OMV said that, at present, it is unable to achieve voting control in MOL due to a number of technical impediments, including the 10% voting restriction in MOL’s articles of association. OMV said that once the impediments are removed, its offer will be conditional solely on securing at least 50% voting control of MOL and securing EU anti-trust approval.

OMV said that it is therefore seeking to engage in active discussions with the independent shareholders, the European Commission and other stakeholders in MOL so that these impediments can be removed and MOL’s independent shareholders can decide on the merits of the offer. OMV said that, so far, MOL board has denied its shareholders this choice.

To start the process of removing the impediments, as well as announcing its declaration of intent, OMV has sent a letter to MOL’s board of directors inviting it to enter into a constructive dialogue, with the ultimate objective of realizing a combination that would enhance the strengths of both companies and benefit all stakeholders.

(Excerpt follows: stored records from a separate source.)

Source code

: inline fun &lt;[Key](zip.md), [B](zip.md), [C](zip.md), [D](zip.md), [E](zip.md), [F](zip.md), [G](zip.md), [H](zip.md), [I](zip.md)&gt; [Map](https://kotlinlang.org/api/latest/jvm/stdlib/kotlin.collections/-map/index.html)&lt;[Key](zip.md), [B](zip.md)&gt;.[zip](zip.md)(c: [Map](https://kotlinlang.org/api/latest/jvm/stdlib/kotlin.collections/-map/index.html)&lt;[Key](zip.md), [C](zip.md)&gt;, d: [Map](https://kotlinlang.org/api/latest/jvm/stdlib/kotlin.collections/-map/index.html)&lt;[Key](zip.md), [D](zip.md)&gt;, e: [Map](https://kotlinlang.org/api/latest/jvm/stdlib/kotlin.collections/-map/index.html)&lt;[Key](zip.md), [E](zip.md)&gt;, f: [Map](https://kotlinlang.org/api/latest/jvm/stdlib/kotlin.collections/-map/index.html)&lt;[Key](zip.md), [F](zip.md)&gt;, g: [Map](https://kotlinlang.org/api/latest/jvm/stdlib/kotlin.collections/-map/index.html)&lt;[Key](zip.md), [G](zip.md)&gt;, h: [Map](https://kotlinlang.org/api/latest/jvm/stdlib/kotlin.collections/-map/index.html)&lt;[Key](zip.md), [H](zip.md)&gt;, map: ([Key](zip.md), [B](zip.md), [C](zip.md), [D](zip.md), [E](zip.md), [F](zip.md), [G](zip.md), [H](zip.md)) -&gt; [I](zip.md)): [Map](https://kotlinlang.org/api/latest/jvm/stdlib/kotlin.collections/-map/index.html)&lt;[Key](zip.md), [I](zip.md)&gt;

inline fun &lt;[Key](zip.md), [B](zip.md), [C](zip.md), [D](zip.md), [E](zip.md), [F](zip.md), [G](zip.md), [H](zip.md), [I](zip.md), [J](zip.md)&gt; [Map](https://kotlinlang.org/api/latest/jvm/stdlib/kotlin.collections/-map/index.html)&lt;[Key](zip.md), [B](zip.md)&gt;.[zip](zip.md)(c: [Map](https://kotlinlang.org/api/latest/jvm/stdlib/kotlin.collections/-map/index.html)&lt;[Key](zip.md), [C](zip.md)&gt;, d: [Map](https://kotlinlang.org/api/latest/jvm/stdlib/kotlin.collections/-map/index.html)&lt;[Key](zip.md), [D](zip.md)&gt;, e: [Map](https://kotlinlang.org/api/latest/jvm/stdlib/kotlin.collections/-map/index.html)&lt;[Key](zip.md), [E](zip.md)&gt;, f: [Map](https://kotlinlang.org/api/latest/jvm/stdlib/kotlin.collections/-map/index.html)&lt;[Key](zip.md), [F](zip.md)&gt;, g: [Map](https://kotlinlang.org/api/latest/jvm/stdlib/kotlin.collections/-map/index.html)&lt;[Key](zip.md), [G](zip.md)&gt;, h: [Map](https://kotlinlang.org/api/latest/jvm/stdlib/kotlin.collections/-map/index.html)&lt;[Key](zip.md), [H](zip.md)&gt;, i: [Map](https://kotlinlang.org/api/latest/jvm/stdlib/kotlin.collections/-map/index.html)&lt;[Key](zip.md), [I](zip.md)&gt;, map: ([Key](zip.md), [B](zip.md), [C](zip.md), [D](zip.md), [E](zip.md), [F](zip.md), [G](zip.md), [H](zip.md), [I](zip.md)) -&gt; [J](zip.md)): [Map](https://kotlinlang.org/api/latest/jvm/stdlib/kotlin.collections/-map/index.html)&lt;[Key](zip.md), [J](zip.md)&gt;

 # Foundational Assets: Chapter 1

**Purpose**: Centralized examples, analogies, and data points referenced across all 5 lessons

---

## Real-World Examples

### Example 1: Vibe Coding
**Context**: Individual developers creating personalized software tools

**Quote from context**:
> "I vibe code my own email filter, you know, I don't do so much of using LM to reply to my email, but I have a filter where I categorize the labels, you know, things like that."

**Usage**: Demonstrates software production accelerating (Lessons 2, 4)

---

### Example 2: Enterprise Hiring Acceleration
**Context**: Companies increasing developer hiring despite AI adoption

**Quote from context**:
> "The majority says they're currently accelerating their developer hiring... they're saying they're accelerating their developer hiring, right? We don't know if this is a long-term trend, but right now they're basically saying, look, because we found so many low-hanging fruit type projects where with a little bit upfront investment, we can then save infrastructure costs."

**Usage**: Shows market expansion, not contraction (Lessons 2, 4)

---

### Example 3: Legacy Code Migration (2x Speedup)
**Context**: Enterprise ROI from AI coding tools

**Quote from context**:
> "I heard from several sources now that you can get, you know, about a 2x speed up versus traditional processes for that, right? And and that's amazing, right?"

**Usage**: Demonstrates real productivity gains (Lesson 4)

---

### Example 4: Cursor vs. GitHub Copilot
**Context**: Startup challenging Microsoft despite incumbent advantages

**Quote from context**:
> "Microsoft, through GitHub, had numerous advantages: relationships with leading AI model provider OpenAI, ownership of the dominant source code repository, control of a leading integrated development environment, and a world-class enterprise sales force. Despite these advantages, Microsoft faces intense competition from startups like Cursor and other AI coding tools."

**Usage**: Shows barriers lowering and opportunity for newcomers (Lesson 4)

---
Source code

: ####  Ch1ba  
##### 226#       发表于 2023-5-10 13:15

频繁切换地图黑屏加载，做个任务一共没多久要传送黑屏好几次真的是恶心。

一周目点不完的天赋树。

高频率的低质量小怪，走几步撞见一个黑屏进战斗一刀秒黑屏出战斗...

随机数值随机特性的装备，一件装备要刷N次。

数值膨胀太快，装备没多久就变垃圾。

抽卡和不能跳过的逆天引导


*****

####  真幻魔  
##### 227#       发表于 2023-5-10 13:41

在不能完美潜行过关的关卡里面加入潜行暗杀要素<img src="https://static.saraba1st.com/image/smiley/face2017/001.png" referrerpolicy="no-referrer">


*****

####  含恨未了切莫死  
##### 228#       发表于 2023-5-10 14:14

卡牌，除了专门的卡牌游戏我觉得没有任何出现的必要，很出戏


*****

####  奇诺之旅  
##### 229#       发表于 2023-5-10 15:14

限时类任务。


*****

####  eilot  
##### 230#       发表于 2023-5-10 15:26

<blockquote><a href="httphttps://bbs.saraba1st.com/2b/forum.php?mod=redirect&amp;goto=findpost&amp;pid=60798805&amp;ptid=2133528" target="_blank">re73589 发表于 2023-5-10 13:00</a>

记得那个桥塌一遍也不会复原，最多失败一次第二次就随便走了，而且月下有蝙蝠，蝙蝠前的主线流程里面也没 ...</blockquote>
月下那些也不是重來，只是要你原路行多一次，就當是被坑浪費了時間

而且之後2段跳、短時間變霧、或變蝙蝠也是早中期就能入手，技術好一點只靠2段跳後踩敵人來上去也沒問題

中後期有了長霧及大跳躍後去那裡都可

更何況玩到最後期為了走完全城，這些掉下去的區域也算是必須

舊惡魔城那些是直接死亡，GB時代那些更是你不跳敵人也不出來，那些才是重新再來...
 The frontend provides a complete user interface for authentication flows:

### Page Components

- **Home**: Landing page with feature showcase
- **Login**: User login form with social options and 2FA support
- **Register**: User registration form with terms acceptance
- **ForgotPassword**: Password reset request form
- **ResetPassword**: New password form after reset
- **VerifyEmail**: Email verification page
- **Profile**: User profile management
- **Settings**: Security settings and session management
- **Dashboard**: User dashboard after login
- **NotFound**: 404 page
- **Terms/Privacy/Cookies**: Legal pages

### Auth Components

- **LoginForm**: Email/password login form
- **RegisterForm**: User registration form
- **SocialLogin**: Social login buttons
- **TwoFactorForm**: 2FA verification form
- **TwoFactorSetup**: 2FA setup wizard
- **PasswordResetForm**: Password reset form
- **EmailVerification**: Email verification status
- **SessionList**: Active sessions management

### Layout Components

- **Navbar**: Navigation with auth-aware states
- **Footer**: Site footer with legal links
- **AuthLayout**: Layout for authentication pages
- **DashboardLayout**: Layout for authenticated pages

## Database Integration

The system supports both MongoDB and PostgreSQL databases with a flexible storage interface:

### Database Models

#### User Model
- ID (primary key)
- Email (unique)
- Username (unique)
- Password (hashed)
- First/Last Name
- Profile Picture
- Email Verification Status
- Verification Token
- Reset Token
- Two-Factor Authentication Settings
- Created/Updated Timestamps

OMV outlined its commitment to Hungary and went on to say that it believes that improved efficiency in the upstream, downstream and petrochemical divisions would help the combined group deliver total pre-tax synergies of approximately E400 million a year.

However, MOL said that OMV’s estimation regarding the E400 million synergies ignores the loss of value arising from the disposals program that would be required by the anti-trust authorities, among other issues. It also said that the merger would be value destructive and in a press release on the matter, concluded: OMV’s move does not merit further consideration and MOL will not be entering into dialogue with OMV to discuss the approach.